Saturday, February 25, 2012

New Experiences....And Lessons In Survival

Valentine's Day was last week, right?  It's usually not a holiday we observe with anything special...that is unless you count addressing what seems like hundreds of Valentines cards for all Will's buddies at school...add Micah in this year.  But for Gregg and I, we do the customary card and maybe some chocolate, but going out (especially on that exact day) is normally out of the question.  "It's too busy" or "We don't want to get a sitter" or whatever.  I wasn't expecting anything, so when Gregg mentioned almost in passing that he had rented a snowmobile for a day I almost missed it.  So that was the agenda for the day.  He set up the babysitter (thank you SO MUCH, Mom and Dad!) and the sled rental and off we went!


Gregg and his family grew up snowmobiling, but I had never been.  He's been talking about going for a while now, but it's just never materialized.  He finally decided it was time...time to get me out on my first snowmobiling adventure.  I really didn't know what to expect and I was pretty excited!  That excitement dwindled a little as we approached the lodge.  The beautiful day and recent snow fall had drawn what seemed to be hundreds of snowmobilers to the hills.  A day full of dodging sled traffic just wasn't what I had in mind.  But as soon as we got out on the trail away from the lodge the hustle and bustle, along with the people seemed to fade away.

  
We were weaving through groves of aspen trees on trails that seemed to be forged just for the two of us.  It took me back to our dating days when motorcycle rides were a commonality...just the two of us out enjoying being together.  Everything from our normal everyday life seemed to fade and we were just able to take in the beauty of the Black Hills.  I could stop worrying about where we're going to send Will to school next year and wonder why that tree grew in that particular way.  I could stop focusing on the pain of RA and could start noticing the magnificent intentionality that is God's creation.  He did all this for us...so we could experience true beauty and give Him the glory.
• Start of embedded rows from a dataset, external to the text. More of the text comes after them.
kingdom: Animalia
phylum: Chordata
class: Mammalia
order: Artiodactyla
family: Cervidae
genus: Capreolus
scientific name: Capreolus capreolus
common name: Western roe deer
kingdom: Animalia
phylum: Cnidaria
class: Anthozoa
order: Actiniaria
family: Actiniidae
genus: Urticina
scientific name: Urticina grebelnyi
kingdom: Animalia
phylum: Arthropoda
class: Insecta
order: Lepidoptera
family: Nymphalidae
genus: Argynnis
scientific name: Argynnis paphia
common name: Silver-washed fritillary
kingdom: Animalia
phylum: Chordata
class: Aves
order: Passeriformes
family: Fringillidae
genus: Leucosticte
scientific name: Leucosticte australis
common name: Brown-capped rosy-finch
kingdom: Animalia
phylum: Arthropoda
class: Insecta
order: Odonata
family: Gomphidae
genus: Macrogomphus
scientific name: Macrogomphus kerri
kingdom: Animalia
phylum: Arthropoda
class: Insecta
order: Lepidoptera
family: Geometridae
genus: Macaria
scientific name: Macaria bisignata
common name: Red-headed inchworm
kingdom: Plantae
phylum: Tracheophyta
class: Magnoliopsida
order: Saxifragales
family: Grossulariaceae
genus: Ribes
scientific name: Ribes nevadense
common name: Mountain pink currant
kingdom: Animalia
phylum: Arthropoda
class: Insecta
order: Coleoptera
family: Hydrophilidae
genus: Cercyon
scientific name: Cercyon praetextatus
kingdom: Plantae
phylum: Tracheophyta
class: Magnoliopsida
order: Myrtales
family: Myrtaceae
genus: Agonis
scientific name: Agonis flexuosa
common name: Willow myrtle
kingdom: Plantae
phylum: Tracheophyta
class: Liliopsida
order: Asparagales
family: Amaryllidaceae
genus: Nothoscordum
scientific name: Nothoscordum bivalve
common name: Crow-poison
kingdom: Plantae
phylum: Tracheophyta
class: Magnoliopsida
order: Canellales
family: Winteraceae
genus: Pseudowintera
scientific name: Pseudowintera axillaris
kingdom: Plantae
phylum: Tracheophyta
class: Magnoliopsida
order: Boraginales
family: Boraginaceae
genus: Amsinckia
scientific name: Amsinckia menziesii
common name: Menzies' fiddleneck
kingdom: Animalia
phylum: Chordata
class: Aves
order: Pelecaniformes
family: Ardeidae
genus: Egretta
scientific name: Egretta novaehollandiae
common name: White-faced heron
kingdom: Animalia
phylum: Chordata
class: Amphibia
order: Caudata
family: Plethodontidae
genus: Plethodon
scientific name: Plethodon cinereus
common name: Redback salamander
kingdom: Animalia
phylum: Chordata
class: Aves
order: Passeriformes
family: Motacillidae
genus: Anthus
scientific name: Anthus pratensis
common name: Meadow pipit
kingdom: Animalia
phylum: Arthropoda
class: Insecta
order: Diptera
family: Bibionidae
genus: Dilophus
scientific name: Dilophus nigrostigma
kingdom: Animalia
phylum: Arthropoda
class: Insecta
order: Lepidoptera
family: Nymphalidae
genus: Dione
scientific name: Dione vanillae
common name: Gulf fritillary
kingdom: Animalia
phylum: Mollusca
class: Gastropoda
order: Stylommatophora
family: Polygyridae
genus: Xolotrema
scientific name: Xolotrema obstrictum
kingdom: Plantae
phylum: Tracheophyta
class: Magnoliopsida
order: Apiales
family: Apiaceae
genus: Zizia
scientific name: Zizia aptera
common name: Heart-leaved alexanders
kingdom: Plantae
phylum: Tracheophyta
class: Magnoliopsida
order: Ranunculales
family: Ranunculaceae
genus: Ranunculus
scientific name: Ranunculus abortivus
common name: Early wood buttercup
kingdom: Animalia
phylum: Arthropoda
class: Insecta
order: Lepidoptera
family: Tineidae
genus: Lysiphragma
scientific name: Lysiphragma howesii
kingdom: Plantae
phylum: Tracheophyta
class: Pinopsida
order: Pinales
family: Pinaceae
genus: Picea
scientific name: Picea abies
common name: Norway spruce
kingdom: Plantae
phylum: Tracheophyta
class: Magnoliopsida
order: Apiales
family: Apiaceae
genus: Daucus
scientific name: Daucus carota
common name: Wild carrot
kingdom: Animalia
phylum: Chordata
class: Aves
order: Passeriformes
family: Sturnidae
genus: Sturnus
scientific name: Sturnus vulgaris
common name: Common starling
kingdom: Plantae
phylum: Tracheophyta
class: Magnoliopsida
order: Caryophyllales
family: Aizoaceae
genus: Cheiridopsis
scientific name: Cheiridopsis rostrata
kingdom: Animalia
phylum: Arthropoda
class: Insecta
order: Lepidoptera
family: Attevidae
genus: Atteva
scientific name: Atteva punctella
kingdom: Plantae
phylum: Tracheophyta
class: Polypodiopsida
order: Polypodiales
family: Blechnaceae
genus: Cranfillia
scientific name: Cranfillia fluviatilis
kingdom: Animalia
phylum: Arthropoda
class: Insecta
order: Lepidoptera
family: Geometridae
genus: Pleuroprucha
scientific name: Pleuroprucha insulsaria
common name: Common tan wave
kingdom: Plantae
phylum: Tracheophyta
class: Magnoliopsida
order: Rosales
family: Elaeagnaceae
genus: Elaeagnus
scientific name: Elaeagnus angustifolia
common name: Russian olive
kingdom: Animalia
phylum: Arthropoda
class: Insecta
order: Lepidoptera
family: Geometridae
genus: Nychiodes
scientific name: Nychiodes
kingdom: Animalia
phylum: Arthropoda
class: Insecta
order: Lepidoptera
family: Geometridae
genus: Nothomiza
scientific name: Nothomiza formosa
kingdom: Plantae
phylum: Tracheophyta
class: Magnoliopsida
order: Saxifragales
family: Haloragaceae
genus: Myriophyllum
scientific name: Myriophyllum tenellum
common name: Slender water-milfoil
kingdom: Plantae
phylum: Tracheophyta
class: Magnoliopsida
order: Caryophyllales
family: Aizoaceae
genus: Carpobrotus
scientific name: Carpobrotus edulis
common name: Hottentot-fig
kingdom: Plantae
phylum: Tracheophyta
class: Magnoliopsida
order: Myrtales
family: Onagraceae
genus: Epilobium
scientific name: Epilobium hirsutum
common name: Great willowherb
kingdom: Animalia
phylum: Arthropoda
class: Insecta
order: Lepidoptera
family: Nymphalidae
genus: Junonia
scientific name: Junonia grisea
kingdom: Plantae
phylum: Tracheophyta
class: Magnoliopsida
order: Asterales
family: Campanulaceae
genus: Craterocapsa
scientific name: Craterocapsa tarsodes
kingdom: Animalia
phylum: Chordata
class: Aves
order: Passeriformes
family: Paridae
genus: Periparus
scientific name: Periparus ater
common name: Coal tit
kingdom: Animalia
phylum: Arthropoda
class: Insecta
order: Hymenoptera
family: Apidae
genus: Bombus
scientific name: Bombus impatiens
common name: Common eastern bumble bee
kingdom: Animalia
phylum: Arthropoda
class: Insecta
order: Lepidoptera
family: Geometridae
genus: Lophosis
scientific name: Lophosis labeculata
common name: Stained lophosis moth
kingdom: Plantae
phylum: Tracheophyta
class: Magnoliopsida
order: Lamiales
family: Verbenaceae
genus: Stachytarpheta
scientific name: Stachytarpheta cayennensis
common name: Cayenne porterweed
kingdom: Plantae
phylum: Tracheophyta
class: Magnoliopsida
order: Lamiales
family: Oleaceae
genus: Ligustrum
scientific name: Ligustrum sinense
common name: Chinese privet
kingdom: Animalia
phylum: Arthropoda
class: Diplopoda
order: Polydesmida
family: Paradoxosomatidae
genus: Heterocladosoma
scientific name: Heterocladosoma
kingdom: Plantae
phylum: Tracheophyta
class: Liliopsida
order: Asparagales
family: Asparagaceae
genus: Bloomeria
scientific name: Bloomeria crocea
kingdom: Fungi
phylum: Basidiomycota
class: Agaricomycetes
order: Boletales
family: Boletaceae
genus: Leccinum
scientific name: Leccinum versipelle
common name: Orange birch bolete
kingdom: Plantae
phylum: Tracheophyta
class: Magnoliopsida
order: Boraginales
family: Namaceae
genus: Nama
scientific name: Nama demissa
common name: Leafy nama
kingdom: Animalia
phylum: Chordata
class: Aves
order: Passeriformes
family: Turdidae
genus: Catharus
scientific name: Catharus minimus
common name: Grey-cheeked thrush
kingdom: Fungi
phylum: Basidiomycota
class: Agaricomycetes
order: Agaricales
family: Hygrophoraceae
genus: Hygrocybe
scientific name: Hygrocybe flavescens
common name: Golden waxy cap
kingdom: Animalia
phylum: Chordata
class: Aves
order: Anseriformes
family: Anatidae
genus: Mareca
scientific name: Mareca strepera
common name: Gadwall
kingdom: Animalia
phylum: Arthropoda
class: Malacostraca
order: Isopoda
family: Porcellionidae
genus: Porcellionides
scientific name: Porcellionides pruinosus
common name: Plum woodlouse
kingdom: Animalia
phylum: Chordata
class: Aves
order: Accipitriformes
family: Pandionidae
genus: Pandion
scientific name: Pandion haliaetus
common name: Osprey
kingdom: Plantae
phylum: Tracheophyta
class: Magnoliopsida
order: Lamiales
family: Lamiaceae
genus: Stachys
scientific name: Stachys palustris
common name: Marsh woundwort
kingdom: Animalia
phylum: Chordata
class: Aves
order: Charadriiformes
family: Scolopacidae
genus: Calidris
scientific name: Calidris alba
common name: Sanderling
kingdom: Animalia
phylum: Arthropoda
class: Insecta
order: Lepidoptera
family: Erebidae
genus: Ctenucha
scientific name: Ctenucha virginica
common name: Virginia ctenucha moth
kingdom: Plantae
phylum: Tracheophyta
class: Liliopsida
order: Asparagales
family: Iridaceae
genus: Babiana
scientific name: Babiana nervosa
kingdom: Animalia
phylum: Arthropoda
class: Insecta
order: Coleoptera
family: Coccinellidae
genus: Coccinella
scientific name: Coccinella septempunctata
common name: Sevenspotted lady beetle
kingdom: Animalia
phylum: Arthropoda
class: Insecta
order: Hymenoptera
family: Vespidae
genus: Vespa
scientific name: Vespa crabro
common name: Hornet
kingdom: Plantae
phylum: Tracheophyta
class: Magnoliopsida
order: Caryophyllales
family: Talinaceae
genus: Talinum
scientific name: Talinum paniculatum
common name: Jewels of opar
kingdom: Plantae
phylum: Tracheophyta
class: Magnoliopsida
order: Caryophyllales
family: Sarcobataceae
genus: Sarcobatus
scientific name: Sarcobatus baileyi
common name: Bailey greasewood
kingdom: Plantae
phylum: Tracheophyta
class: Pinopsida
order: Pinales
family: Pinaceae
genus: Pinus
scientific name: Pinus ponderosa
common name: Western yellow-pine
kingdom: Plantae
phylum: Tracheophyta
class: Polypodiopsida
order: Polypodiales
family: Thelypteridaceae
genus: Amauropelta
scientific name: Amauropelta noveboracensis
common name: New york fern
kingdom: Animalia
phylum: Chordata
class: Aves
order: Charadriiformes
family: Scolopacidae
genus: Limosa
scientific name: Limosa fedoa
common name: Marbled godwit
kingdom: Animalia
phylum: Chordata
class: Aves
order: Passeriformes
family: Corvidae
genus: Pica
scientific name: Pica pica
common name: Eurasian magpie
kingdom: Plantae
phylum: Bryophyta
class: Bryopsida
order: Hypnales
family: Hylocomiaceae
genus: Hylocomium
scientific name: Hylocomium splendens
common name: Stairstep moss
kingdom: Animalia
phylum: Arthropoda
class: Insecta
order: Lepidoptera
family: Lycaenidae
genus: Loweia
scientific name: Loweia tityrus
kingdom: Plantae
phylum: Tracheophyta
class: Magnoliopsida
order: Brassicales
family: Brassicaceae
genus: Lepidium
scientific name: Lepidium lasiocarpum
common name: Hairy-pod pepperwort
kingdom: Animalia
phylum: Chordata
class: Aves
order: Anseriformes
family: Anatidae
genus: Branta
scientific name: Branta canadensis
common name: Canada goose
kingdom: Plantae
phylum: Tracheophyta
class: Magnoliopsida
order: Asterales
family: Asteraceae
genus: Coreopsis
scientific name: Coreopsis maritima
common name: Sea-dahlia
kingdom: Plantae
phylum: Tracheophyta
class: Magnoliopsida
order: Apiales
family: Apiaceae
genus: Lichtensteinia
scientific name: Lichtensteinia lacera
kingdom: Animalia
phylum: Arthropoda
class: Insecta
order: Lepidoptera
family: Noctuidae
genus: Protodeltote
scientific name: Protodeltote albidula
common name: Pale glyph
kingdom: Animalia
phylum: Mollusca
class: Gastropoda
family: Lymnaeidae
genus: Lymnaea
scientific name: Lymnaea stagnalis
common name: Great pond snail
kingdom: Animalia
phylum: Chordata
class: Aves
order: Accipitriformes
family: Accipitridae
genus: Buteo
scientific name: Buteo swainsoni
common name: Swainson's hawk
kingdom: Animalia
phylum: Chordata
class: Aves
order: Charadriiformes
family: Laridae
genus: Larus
Up on top of a summit we were able to see for miles, even with the near white-out conditions up there (the wind was kickin'!).  It was absolutely breath taking and if it hadn't been for the weather and Gregg's "this is borderline dangerous" comment, I could've stayed for hours taking it all in.  But even down in the lower elevations we were still able to enjoy the beauty of winter.  The whole way back to the lodge we flirted with this huge weather system...always seeming to be on its edge.  A perfectly blue sky to one side and a looming wall of grey to the other.  Just beautiful!


We ended our date eating in Spearfish Canyon with a beautiful view of the limestone cliffs.  It was one of the best dates we've ever been on...before or after kids.  Over the past year or so Gregg and I have come to realize the importance of getting out alone together.  It's not only good for our souls, it's essential for the survival of our marriage.  If we don't intentionally set aside time for just the two of us we drift apart, and if we're not careful we become nothing more than roommates who happen to be parents to the same children.  Our love tank starts running on fumes and if it finally runs dry...let's just say it's not pretty.  If momma ain't happy, ain't nobody happy...right, guys?


So Survival Lessons from today:

1. Never go snowmobiling unprepared.  Up on that summit so close to the edge with those crazy winds and not much protection, I really came to appreciate Gregg's experience.  I rolled my eyes when he packed 17 pairs of extra gloves.  Then I thanked him for the very same thing after my second pair got too wet and had to be replaced with a third.

2. Never put your relationship with your spouse on the back burner.  Second only to my relationship with my Creator, this is the most important earthly relationship I have.  If I don't fill up the love tank often, we start to live parallel lives and priorities get skewed.  At that point we're not a team anymore...we become individuals.  Separate.  Divided.  I'm so thankful that God brought circumstances and people into our lives over the past few years that have shown us the importance of our marital relationship.  I'm so thankful God - and spouses - give us second chances.

Jesus knew their thoughts and said to them,  
“Every kingdom divided against itself will be ruined, 
and every city or household divided against itself will not stand."